No me gusta nada escribir con rabia. Las palabras quedan sucias, cargadas, espesas, llenas de odio. No me gusta nada el odio. Por eso he esperado, creo que por primera vez, he dejado las lágrimas brotar y entremezclarse con el agua de la ducha, mientras se perdían por el desagüe, olvidadas, por última vez vistas. Ojalá pudieramos hacer eso con algunos recuerdos, simplemente extirparlos de la cabeza, y dejar que se escurran por los ojos, uno a uno. Recuerdos perdidos, muertos. Recuerdos de desagüe.
Siempre he dicho que es de poco inteligentes ahogarse dos veces en el mismo mar. Un mar que ya conoces, que ya controlas sus aguas, sus mareas; controlas el filo de sus olas, la espuma que acecha dispuesta a devorarte, sus peces de colores, sus arenas eternas. Aún así a veces se actúa con la parte incorrecta del cerebro. El carro alado que mencionaba Platón se precipita contra el suelo, se rompe, se deshace y nosotros nos deshacemos con él, como parte de un todo.

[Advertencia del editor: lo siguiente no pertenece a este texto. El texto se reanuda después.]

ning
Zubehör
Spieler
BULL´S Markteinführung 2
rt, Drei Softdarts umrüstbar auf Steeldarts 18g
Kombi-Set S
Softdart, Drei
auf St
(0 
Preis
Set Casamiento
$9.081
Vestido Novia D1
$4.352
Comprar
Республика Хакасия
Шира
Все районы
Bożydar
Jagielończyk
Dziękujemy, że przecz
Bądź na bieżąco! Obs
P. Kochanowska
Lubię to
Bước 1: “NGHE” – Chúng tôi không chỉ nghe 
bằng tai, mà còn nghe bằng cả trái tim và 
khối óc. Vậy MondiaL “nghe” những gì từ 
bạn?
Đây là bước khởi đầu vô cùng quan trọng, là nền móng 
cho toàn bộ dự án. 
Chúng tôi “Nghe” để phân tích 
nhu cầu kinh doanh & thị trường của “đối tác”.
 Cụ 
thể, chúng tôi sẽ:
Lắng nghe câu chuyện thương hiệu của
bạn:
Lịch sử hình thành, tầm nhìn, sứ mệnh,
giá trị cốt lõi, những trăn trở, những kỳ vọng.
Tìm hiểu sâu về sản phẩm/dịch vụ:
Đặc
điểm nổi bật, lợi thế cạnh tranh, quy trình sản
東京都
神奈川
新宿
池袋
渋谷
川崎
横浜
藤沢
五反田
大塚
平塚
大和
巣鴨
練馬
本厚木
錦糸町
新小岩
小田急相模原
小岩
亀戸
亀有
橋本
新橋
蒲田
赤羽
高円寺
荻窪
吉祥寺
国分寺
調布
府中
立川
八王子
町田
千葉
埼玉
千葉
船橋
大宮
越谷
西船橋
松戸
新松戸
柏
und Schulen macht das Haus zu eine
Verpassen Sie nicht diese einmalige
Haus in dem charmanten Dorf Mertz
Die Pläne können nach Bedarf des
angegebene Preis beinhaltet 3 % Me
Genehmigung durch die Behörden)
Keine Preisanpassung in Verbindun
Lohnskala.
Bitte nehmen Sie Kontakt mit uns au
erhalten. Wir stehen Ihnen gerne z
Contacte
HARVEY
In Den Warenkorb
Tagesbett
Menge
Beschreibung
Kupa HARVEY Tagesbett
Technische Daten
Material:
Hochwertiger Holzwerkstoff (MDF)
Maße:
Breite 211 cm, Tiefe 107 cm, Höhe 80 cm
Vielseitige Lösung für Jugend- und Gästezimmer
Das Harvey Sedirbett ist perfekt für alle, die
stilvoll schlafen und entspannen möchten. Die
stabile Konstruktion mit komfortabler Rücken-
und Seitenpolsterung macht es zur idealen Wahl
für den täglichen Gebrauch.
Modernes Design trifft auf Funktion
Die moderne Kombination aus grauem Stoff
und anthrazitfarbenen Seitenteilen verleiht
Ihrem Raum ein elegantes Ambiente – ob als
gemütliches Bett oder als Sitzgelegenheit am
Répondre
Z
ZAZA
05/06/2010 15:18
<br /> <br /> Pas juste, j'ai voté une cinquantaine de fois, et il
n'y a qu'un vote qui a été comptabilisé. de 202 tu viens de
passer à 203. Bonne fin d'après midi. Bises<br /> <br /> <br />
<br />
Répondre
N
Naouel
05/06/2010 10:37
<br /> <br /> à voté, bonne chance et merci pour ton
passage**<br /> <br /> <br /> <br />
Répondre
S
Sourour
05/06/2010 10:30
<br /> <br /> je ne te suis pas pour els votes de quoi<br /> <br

Humillación. Creo que no hay otra palabra que lo defina mejor. Lo peor: la total y absoluta pérdida de tiempo, de ganas. Cariño regalado, ensuciado y derrochado.
Y ahora lo de siempre, cerrar los ojos y volar. Acumular detalles, vivir de ellos; asumir que la gente, al fin y al cabo, no mira más allá de su propio ombligo. Y por supuesto, esperar con mucha paciencia, esperar que por fin, el tiempo ponga a cada uno donde tiene que estar, donde se merece estar.